一夜無話,第二天牛大嫂還是有些不放心,一大早就來叫大魁起來,“大魁,我還是有些不放心,怕你這裡出了亂子,我還是跟你一起去吧!”

大魁也看出來了牛大嫂不信任他“牛大嫂,你就放心吧!我大魁就是再混蛋,也不會拿我女兒的命開玩笑,你放心,我要是敢把這錢亂用一分,我不得好死。”

見大魁如此信誓旦旦,牛大嫂也不好再說什麼,畢竟話都說到這份上了。

“好吧!我就信你一次,趕緊走吧!”

大魁帶著錢就走了。

那麼說,這錢,送到阿芳手裡了嗎?

沒有。

是不是大魁太畜牲,把這錢拿去賭了嗎?也沒有。

原來啊大魁確實打算拿著錢就去縣城交給阿芳,畢竟是自己的女兒的救命錢,他就是再混蛋,也不敢動這裡的一分錢啊!
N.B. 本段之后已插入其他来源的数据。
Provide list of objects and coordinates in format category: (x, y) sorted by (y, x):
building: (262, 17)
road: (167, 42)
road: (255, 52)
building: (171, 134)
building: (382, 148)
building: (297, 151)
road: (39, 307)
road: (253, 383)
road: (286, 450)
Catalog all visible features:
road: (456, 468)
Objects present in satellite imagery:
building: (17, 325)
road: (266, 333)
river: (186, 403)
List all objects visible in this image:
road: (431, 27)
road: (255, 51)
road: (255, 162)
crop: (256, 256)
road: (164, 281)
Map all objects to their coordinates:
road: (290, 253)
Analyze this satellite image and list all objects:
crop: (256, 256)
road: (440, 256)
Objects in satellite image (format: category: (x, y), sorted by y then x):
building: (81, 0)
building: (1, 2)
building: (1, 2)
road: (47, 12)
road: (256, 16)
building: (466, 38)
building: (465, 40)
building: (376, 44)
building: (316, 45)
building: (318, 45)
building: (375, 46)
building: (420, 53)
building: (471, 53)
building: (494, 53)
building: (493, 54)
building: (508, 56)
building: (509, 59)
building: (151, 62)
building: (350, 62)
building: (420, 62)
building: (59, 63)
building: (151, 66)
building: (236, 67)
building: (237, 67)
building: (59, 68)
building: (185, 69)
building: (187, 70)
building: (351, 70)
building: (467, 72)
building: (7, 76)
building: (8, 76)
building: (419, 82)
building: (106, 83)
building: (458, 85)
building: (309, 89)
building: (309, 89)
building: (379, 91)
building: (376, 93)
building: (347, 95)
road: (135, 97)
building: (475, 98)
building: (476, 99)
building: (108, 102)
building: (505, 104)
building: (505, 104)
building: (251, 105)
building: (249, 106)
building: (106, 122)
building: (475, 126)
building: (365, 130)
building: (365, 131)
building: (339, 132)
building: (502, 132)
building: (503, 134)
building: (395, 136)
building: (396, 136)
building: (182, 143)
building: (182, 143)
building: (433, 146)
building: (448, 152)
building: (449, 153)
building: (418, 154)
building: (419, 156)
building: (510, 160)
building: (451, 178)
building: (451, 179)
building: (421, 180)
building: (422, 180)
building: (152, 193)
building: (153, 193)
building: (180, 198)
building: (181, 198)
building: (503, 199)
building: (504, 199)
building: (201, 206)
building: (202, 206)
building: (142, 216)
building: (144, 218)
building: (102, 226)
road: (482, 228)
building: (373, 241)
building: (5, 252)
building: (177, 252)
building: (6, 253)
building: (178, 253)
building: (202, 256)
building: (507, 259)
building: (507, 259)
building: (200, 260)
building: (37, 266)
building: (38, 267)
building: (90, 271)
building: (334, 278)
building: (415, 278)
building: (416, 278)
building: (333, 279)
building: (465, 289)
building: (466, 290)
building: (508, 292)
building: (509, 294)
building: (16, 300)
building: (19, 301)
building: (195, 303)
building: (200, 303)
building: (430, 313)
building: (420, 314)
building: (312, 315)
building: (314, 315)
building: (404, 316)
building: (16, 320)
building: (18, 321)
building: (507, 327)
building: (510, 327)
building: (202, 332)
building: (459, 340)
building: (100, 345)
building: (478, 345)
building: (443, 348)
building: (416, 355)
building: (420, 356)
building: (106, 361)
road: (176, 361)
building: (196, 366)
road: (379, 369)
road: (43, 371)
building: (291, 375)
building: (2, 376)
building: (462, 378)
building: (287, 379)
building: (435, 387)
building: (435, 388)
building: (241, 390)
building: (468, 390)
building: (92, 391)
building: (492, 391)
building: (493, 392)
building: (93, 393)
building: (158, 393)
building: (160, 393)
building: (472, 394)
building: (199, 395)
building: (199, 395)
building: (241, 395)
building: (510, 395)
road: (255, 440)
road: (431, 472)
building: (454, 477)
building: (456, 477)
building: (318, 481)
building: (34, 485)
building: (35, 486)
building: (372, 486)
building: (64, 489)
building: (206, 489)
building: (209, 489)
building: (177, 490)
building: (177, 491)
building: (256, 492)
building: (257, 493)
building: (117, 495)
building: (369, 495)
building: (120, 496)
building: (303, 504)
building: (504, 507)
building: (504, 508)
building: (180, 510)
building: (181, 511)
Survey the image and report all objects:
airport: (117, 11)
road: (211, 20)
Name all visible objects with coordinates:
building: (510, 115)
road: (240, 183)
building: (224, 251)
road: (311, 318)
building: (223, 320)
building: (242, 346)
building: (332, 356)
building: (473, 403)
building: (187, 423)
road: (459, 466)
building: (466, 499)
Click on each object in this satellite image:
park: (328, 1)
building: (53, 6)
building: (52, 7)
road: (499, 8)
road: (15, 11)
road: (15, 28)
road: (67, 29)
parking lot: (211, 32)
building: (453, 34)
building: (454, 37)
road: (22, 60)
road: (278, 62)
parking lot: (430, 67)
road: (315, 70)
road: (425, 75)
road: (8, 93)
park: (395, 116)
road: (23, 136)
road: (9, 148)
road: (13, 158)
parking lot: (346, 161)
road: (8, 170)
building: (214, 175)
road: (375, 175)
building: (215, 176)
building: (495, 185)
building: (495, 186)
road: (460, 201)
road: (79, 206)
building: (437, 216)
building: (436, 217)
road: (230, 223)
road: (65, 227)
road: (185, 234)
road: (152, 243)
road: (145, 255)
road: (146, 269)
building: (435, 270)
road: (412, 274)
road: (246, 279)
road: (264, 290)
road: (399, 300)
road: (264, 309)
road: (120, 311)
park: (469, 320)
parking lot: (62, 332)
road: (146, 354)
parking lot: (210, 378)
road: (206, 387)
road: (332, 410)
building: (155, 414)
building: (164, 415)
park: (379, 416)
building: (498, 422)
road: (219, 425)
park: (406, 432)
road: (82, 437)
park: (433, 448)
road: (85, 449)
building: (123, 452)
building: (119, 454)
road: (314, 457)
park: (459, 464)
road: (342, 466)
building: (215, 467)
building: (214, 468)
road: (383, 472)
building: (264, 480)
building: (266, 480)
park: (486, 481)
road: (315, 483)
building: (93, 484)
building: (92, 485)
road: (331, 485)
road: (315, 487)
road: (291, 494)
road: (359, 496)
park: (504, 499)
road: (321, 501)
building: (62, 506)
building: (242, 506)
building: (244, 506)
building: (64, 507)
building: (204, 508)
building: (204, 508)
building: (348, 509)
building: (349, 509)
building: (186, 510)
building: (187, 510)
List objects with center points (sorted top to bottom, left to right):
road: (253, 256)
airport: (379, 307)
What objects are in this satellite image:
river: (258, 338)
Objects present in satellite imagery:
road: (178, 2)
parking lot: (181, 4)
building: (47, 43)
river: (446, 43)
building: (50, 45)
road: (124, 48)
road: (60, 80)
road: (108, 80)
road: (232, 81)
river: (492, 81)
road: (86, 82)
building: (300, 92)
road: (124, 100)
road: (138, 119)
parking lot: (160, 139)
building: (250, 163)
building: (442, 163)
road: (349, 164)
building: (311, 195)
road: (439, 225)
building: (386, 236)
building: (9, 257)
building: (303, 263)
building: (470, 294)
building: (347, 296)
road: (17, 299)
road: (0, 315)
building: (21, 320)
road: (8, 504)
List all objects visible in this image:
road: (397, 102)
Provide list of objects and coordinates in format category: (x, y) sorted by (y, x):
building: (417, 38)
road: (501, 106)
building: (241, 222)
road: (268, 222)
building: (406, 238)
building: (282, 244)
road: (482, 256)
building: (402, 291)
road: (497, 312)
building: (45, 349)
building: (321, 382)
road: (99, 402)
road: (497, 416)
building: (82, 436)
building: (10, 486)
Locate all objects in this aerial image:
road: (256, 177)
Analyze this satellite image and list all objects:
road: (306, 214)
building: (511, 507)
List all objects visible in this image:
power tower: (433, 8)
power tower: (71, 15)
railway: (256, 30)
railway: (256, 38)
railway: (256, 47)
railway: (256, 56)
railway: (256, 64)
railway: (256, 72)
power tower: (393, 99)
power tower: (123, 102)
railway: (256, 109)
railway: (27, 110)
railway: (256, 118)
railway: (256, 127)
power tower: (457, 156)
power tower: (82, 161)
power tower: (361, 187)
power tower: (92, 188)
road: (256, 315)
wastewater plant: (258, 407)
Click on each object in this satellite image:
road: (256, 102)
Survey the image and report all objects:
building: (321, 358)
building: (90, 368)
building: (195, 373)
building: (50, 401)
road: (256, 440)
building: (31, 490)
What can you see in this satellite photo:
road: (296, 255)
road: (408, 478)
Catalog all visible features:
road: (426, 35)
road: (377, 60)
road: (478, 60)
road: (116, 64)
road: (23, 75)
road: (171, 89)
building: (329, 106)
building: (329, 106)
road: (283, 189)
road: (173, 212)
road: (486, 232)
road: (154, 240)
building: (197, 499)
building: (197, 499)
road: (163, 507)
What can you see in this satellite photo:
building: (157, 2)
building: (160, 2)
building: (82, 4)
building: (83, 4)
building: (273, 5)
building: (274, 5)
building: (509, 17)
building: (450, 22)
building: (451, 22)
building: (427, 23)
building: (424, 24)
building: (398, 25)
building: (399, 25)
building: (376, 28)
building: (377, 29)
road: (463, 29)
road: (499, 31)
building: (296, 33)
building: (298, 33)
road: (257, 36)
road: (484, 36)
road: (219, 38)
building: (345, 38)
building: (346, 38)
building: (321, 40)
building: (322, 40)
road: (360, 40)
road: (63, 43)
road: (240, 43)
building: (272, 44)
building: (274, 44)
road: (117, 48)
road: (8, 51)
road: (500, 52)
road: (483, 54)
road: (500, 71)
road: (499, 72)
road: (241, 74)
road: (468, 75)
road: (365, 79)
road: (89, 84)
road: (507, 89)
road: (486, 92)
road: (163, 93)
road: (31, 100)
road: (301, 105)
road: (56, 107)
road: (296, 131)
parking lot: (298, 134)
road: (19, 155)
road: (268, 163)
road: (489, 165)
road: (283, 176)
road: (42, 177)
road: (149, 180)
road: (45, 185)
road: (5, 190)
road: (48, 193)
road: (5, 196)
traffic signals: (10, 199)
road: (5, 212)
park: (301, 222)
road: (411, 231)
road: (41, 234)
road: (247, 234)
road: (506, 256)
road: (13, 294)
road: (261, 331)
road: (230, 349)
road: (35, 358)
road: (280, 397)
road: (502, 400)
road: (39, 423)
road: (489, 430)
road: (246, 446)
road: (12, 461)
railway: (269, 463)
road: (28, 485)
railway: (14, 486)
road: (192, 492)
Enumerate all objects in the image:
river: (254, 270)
大魁,帶著錢就直奔鎮上車站,因為太早了,才早上七點多鐘,班車還沒來,最少要八點半才有班車去縣城,大魁只能在邊上乾等著。

這一等就壞了事。等了一個多小時,車沒等到,卻等來了一夥人。“大魁,這一大早的這是準備等車跑路嗎?”

大魁一聽冷汗就下來了,來的這位正是鎮上有名的混混頭子唐江北。

一看到唐江北,大魁腿都軟了。你肯定不理解,就算是混混頭子,也不該這麼害怕吧?

還記得昨晚上大魁這一身傷怎麼來的嗎?就是唐江北帶人打的。

原來啊,這大魁一直嗜賭成性,一有空就來鎮上賭錢,結果這幾年不僅把阿芳攢得一點錢給輸光了,還欠了八千塊錢的賭債,這唐江北,正是債主。

唐江北帶人已經催大魁要了很多次了,昨天就上門來要債,大魁哪有錢還吶?結果就被他們直接拖出去打趴在門口。所以牛大嫂才看見大魁趴在那裡。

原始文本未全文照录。